> [TASK PROMPT] Which lines in the data below contain the word "produits"? Return each of them in full.

> [TASK INPUTS]
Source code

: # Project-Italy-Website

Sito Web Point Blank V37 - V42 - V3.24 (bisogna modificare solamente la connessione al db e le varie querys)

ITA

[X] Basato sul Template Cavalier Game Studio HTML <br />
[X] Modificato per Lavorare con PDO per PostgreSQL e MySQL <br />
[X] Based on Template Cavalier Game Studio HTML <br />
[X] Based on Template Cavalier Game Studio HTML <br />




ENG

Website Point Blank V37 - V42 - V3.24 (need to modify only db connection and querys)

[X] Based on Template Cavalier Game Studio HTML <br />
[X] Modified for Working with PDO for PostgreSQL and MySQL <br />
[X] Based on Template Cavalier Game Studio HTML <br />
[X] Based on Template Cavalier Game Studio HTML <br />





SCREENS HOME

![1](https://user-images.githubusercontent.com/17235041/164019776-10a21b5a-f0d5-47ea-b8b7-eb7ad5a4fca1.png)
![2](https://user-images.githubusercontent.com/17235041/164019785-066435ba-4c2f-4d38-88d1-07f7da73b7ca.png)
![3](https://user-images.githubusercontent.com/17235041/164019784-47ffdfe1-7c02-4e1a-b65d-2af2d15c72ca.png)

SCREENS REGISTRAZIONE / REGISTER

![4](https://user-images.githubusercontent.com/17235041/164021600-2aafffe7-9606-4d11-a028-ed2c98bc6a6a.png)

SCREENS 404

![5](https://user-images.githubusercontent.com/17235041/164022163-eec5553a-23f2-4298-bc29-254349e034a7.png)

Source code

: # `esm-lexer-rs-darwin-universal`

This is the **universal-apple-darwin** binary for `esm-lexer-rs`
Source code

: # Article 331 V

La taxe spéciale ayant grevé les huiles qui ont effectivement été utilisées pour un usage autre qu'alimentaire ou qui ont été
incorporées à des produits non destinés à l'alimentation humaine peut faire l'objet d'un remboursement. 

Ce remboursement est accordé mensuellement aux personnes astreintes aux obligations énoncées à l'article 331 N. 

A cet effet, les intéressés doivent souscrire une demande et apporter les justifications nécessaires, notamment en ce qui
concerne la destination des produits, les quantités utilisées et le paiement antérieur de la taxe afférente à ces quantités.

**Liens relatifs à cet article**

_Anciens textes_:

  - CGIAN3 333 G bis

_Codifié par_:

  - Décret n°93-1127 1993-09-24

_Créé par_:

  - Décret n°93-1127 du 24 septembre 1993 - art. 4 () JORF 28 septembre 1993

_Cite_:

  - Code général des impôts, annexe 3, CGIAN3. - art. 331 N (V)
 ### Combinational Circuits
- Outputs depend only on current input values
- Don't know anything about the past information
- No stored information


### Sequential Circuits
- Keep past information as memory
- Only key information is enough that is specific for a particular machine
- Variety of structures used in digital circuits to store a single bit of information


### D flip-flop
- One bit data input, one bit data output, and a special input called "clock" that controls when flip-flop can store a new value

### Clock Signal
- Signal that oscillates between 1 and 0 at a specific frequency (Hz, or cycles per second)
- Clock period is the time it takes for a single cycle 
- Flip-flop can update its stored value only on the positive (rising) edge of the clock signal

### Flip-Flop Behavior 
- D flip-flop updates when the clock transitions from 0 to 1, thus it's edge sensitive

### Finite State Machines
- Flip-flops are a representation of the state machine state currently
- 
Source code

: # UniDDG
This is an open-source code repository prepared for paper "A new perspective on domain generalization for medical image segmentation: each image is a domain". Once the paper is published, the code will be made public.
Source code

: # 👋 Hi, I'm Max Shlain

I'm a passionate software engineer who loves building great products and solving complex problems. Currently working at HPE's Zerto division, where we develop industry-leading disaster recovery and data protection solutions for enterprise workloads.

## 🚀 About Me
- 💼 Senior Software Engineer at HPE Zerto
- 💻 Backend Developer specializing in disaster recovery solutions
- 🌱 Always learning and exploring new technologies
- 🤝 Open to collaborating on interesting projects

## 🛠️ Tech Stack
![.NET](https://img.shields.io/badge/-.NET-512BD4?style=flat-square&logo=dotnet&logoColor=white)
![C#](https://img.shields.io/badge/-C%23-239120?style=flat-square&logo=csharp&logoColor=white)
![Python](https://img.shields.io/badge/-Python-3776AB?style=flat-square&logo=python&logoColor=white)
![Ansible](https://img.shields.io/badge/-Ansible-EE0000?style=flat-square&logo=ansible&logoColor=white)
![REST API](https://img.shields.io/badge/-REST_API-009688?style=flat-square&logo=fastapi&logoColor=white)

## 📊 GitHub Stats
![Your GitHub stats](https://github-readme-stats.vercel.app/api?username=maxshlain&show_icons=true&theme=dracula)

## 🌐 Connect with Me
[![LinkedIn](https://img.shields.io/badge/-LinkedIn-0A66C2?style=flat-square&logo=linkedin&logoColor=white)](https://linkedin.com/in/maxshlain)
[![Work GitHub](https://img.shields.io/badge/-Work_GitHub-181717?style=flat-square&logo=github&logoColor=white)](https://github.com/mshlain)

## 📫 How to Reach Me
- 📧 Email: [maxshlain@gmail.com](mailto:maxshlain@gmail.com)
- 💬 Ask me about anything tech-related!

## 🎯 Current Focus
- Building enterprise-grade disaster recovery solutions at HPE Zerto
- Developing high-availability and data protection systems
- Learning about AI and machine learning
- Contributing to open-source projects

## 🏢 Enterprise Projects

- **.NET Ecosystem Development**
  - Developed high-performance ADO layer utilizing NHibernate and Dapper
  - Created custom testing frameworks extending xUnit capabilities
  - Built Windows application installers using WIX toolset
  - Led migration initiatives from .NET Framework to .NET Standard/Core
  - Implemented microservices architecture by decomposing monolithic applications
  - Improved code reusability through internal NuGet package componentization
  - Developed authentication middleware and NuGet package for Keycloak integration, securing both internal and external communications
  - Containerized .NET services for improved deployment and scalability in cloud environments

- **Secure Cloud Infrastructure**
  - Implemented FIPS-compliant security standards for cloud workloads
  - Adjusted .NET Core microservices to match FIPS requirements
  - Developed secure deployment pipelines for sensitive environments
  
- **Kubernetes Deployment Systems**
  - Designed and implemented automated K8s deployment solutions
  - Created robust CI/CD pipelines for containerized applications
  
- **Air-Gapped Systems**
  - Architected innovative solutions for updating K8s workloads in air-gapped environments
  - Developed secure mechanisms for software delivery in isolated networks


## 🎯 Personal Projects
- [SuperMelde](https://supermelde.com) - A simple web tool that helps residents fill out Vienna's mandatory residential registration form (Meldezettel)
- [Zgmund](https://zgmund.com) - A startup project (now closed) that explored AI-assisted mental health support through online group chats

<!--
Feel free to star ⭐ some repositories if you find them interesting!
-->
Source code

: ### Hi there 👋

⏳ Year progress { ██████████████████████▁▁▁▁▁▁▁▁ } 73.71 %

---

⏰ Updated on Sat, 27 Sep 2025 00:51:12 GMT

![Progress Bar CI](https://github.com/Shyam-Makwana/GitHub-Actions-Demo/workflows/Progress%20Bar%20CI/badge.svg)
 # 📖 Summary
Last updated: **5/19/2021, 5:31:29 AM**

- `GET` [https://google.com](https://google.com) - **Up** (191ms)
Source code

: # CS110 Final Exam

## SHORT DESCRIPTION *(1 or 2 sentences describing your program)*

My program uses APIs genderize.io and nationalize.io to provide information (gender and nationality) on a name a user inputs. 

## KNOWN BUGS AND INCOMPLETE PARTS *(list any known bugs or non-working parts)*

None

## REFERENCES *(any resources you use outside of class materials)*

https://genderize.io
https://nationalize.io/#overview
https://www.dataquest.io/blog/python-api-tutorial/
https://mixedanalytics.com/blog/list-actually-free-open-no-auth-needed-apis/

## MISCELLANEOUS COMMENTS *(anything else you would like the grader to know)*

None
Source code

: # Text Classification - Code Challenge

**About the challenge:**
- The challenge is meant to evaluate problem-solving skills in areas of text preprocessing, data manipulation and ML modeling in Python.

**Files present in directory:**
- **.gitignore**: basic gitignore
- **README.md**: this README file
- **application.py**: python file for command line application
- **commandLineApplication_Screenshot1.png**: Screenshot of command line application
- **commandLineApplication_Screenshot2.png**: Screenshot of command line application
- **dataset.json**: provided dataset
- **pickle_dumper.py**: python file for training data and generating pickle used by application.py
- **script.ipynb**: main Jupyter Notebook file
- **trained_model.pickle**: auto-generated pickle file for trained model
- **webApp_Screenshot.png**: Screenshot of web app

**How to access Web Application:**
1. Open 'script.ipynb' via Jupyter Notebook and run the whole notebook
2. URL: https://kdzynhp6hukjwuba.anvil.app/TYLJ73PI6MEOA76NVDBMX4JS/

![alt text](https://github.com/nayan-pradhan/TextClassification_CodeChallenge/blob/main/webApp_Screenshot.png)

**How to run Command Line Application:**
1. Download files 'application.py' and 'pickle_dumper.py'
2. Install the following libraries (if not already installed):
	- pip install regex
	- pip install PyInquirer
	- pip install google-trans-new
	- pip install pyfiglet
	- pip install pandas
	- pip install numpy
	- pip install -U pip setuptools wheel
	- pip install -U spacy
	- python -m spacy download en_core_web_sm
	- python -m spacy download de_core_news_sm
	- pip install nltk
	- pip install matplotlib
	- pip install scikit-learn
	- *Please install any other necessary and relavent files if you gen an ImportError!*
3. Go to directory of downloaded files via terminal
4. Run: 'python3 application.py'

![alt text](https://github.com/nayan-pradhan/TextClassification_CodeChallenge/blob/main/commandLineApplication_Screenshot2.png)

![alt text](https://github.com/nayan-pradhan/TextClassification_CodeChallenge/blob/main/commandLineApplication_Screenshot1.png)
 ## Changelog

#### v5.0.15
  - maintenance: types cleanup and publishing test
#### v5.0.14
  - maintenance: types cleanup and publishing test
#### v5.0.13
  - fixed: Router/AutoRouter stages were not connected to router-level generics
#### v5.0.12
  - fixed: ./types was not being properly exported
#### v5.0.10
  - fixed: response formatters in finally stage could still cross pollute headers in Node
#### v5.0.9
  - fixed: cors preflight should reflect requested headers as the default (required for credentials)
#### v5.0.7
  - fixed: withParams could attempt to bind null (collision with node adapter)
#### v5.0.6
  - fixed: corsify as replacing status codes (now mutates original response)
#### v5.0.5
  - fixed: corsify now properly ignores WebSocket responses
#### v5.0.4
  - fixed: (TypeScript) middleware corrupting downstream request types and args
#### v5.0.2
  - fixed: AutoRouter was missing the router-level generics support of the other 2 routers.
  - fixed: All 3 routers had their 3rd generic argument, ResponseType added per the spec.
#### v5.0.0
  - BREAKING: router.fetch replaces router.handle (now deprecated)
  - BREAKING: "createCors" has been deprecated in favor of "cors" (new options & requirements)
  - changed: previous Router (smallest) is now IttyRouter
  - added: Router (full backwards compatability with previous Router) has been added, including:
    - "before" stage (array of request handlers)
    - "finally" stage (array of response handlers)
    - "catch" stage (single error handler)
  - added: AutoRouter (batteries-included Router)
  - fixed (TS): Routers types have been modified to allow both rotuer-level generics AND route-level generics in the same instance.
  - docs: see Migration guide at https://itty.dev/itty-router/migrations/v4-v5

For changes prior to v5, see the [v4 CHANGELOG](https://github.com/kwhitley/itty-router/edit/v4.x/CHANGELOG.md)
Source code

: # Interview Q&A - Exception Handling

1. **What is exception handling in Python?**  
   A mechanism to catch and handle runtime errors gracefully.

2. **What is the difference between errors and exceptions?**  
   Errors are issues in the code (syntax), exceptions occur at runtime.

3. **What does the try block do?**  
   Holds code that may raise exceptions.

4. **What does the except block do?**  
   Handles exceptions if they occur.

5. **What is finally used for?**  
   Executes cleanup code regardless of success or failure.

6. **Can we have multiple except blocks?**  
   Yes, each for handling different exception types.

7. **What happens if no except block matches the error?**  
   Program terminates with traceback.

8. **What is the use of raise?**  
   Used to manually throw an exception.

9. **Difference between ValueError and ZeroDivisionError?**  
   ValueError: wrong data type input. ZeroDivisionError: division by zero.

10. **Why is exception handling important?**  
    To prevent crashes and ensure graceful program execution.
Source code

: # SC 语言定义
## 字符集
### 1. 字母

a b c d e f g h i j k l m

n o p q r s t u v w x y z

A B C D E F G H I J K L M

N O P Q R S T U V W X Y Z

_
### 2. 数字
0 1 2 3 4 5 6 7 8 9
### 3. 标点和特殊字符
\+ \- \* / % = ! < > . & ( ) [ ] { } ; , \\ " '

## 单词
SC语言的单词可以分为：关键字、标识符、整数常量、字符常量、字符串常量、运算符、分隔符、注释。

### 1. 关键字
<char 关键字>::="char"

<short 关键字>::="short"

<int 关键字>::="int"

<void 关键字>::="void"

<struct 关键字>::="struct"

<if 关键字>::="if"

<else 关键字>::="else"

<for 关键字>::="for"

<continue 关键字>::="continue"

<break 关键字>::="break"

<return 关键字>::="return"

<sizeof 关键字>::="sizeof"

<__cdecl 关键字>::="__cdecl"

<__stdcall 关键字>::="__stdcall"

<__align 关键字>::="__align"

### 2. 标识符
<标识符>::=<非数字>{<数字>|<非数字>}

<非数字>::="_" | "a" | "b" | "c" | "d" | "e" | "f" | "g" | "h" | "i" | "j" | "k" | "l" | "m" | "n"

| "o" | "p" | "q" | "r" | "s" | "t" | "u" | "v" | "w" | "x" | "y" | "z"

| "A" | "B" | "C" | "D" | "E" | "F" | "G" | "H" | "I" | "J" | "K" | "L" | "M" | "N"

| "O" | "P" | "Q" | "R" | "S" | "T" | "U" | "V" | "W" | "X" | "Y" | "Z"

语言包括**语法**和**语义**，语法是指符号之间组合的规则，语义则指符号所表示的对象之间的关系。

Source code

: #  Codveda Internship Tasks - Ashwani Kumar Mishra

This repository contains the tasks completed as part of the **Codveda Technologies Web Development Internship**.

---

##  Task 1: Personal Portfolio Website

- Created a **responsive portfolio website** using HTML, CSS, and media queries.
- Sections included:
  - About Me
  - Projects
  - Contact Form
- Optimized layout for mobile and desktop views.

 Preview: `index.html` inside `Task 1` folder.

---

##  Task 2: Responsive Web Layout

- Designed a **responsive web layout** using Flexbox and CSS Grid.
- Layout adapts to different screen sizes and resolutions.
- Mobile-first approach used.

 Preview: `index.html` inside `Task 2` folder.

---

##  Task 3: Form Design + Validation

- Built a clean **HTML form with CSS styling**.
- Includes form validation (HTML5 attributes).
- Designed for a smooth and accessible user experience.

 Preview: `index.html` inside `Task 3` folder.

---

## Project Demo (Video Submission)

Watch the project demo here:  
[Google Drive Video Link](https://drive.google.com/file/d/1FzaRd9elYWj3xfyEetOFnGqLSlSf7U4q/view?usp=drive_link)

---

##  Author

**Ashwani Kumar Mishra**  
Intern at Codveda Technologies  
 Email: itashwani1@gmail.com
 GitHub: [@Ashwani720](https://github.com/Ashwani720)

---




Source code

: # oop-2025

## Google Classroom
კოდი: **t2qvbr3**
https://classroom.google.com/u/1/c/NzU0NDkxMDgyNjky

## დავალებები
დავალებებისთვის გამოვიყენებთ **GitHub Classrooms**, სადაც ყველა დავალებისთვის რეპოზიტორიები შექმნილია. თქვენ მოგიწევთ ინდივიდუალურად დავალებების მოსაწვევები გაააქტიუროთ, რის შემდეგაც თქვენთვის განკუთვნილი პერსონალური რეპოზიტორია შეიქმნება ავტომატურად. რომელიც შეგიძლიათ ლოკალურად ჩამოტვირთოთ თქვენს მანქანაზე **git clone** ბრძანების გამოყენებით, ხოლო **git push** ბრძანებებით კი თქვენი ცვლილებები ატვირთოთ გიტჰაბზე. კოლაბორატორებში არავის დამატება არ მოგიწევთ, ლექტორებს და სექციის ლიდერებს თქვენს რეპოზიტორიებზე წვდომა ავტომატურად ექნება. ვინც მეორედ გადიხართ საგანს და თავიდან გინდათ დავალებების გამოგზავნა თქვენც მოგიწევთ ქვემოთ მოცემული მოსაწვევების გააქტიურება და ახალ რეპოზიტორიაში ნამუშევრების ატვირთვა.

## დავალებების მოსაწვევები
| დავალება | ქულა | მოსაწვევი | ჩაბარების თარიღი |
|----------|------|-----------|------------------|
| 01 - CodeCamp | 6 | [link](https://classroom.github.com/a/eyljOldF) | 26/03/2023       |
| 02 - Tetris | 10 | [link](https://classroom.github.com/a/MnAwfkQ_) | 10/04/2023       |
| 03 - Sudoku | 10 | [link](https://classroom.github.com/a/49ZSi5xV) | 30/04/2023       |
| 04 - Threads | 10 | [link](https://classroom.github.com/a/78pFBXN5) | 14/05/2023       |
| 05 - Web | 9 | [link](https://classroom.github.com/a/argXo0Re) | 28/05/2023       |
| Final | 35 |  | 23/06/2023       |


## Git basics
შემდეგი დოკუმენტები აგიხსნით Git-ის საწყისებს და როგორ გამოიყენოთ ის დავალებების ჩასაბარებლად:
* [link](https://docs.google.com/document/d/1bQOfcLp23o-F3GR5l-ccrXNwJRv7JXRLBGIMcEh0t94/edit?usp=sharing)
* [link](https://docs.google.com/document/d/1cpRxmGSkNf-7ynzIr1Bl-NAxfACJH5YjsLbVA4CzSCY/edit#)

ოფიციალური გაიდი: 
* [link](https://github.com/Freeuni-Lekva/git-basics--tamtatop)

> [ANSWER BELOW]
incorporées à des produits non destinés à l'alimentation humaine peut faire l'objet d'un remboursement. 
concerne la destination des produits, les quantités utilisées et le paiement antérieur de la taxe afférente à ces quantités.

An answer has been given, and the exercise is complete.